Setting a Joint Venture with a Local Market Player
A firm’s preference to set up a joint venture with a local market player is applicable in the following situations:
- The firm should share risks. For example, it is vital when the host country has economic and/or political stability.
- The business organization needs extra resources to add into foreign investment.
- The industry needs supply of complementary information by an associate. For instance, when it does not have sufficient trade know-how or country-specific familiarity, or the host state seems to be very exceptional to the home country.
This information is very hard to obtain in the market due to the related high cost of transacting business.
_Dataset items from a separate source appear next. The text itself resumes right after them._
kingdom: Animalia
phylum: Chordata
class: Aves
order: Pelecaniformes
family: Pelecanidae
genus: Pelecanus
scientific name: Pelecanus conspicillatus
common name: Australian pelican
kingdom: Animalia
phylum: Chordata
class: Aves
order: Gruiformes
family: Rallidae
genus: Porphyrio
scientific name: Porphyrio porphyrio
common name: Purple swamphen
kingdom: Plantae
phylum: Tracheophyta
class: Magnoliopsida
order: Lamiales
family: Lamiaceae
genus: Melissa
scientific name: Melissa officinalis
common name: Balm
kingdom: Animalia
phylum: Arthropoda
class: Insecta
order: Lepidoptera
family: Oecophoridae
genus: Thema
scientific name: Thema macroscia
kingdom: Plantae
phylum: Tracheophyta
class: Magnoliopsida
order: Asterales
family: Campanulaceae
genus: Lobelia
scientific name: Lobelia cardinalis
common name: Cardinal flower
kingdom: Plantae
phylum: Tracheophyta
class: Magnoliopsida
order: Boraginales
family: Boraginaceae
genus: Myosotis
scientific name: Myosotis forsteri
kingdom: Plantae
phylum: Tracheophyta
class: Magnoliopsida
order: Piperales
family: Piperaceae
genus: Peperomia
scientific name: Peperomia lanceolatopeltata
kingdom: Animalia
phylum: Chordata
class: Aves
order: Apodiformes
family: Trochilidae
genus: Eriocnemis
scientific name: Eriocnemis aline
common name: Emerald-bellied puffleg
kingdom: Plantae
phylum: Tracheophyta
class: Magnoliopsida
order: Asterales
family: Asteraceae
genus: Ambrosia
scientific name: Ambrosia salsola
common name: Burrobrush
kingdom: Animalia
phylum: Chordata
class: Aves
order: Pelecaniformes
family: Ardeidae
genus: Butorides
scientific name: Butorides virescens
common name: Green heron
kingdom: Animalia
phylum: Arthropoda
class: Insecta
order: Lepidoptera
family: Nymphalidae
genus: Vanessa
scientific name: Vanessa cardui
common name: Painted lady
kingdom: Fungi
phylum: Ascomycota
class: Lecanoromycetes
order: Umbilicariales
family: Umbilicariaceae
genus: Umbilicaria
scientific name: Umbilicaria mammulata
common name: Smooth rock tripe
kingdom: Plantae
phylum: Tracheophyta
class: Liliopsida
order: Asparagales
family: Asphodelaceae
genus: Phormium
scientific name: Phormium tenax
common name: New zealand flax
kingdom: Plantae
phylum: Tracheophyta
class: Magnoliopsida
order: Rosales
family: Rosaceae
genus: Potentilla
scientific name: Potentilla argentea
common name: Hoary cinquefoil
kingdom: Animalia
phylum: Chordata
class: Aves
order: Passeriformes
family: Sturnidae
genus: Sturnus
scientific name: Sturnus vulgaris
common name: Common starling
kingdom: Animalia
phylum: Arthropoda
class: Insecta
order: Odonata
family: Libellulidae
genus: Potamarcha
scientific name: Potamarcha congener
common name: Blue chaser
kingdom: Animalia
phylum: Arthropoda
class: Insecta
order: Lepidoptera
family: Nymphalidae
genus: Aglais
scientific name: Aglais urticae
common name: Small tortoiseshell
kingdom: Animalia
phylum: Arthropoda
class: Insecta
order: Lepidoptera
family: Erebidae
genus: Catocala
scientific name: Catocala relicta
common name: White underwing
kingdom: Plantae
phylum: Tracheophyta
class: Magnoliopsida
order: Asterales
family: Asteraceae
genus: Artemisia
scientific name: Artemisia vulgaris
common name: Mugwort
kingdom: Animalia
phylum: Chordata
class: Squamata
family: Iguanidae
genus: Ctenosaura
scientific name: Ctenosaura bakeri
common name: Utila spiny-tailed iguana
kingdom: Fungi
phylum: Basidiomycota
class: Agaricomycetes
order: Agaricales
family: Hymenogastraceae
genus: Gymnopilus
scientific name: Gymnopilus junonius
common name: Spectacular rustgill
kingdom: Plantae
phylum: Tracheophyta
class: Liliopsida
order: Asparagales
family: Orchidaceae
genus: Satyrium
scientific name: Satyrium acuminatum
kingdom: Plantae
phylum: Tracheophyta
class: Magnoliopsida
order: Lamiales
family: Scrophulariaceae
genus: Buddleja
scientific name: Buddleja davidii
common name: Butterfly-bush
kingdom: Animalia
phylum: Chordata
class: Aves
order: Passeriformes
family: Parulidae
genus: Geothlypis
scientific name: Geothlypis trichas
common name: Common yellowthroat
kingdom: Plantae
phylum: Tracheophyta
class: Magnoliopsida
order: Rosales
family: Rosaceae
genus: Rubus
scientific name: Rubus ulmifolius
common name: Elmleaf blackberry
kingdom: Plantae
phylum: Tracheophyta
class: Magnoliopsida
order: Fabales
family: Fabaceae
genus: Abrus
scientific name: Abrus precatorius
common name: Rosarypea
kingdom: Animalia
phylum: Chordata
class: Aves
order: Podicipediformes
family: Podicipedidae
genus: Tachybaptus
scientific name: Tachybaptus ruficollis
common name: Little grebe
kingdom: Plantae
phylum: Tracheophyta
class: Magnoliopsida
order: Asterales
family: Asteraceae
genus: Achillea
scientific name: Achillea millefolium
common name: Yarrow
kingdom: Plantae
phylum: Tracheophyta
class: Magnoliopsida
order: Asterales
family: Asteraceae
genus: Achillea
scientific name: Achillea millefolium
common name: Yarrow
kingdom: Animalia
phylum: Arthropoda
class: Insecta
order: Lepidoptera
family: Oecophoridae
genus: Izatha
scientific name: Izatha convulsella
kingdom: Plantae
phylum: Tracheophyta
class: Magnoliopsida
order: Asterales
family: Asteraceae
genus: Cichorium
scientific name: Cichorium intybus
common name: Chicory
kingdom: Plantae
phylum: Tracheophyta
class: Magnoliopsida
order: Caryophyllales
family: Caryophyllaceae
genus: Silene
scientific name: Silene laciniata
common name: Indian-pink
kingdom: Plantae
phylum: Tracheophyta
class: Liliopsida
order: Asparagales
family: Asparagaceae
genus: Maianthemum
Experimental studies have frequently focused on industry’s specific variables and country-specific variables in their advancement towards these hypothetical notions.
In conclusion, the nature lab should license a brand to a local market player since there are differences in brand licensing in different parts of the world. The company should therefore use direct exports to Latin America. Using the advantage of large scale economies, it can effectively control distribution. Licensing will ensure that the company:
- Has the ability to enter the market by using its existing resources
- Gain more income from using the available technology
- Minimize political risk because the license provides local ownership
- The company is new in the area and licensing favors mew companies
- The company will experience the market for future investment
- Accessibility to those markets restricted by trade barriers
There should also be the need for a better childhood schooling to reduce prospective vulnerabilities in children (Gutierrez 2004, p.133).
Barbara, K 2005, Columbia, Arcadia Publishing, Mount Pleasant.
Gutierrez, D 2004, The Columbia history of Latinos in the United States since 1960, Columbia University Press, Washington.
Keyser, J 1992, Indian rock art of the Columbia plateau, University of Washington Press, Washington.
Merchant, C 2005, The Columbia guide to American environmental history, Columbia University Press, New York.
Shaw, C & Ivens, J 2004, Building great customer experiences: beyond philosophy, Palgrave, Macmillan.